9 canzoni, 67 minuti, 248 riff...

Il quarto e ultimo finora album dei Dark Angel è immancabilmente associato a questo tonitruante proclama, e da più parti viene catalogato come il capolavoro definitvo del thrash metal, dimentichi che purtroppo il thrash non vive solo di riff...

L'impatto immediato con l'album non è dei migliori: l'istintività che aveva contraddistinto gli esordi del combo losangelino è ormai scomparsa per fare posto a un approccio più cerebrale e meditato (forse anche per la dipartita del chitarrista Jim Durkin, che lascia praticamente libero di sfogare la psiche arzigogolata di Gene Hoglan),e la grande quantità di idee poste nelle canzoni ai primi ascolti renderanno il lavoro difficilmente digerbile, per non dire soporifero. Poi col passare del tempo e il crescere degli ascolti s'inizia ad apprezzare la complessa tessitura musicale dei brani, con le parti di chitarra elaboratissime che si fondono e s'intrecciano fra loro, grazie anche al sontuoso e terremotante drumming di Gene Hoglan, indispensabile nel cucire le maglie di ogni song, conducendo le danze con cambi di tempo e fill incredibili. Certo, alcuni passaggi appaiono forzati o addirittura noiosi, ma è difficile mantenere alta l'attenzione quando ogni canzone non scende mai sotto i 5 minuti di durata (anche se va detto che altri gruppi, tipo i Coroner, riescono in questa impresa con scioltezza).

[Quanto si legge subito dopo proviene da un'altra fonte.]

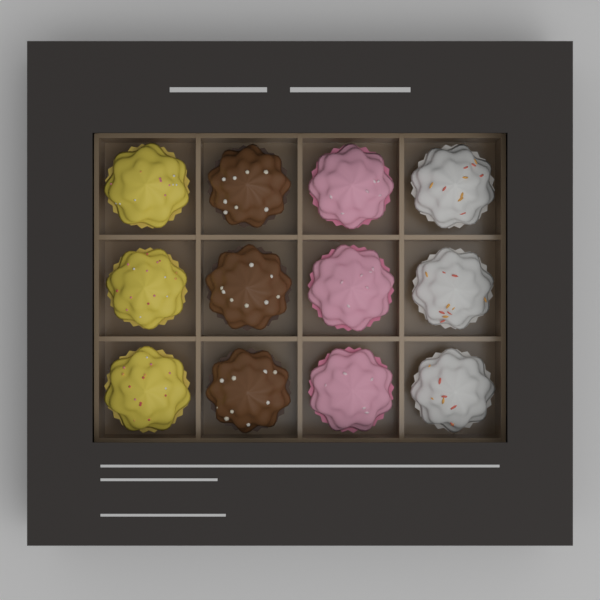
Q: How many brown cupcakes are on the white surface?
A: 3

Ma c'è qualcosa oltre alla prolissità musicale che affossa l'album, qualcosa che risponde al nome di Ron Rineheart. Il singer, sostituto di quella bestia berciante di Don Doty( il "bestia berciante" va inteso in senso positivo naturalmente), nel precedente "Leave Scars", aveva fornito una prova dignitosa, abbastanza rabbiosa e con qualche acuto piazzato nel punto giusto (si senta la cover  martirizzata di "Immigrant Song"). Purtroppo qui si mette in testa (o forse Gene Hoglan si mette in testa...) di voler cantare nel senso comune del termine. Il risultato è tragicomico: innanzitutto la sua estensione vocale gli permette di coprire un range di 3-4 note al massimo, quindi le sue melodie si ripetono imbarazzantemente di canzone in canzone; ma è proprio il tono a uccidere definitivamente la sua prestazione nell'album: un guaito lamentoso che si addice di più a una sciampista in crisi d'amore che a un tallo nerboruto e tatuato par suo. Se le parti strumentali fossero preponderanti magari ci si farebbe un po' meno caso...invece no! Costui non si cheta un attimo, le sue linee vocali vocali permeano ogni canzone, e canta praticamente sopra ogni riff, tanto che ci si trova ad attendere l'assolo come l'acqua nel deserto. Assoli che comunque scompaiono dal radar, limitandosi a fugaci comparsate che solo in un paio di frangenti aggiungono qualcosa alla canzone ("An Ancient Inherited Shame"). Quando comunque il singer si mette nell'ordine di idee di conferire maggiore cattiveria le canzoni diventano eccezionali, come per esempio "Psychosexuality" o il magnifico crescendo che si tramuta in assalto furioso (finalmente!) di  "A Subtle Induction", ma in generale l'ascoltatore medio si ritrova a ricordare con amara nostalgia i tempi dell'epocale "Darkness Descends".

E ora vado ad ascoltarmi "Infernal Overkill" dei Destruction, che Schmier non gli è mica mai venuto in mente di iniziare a cantare, no?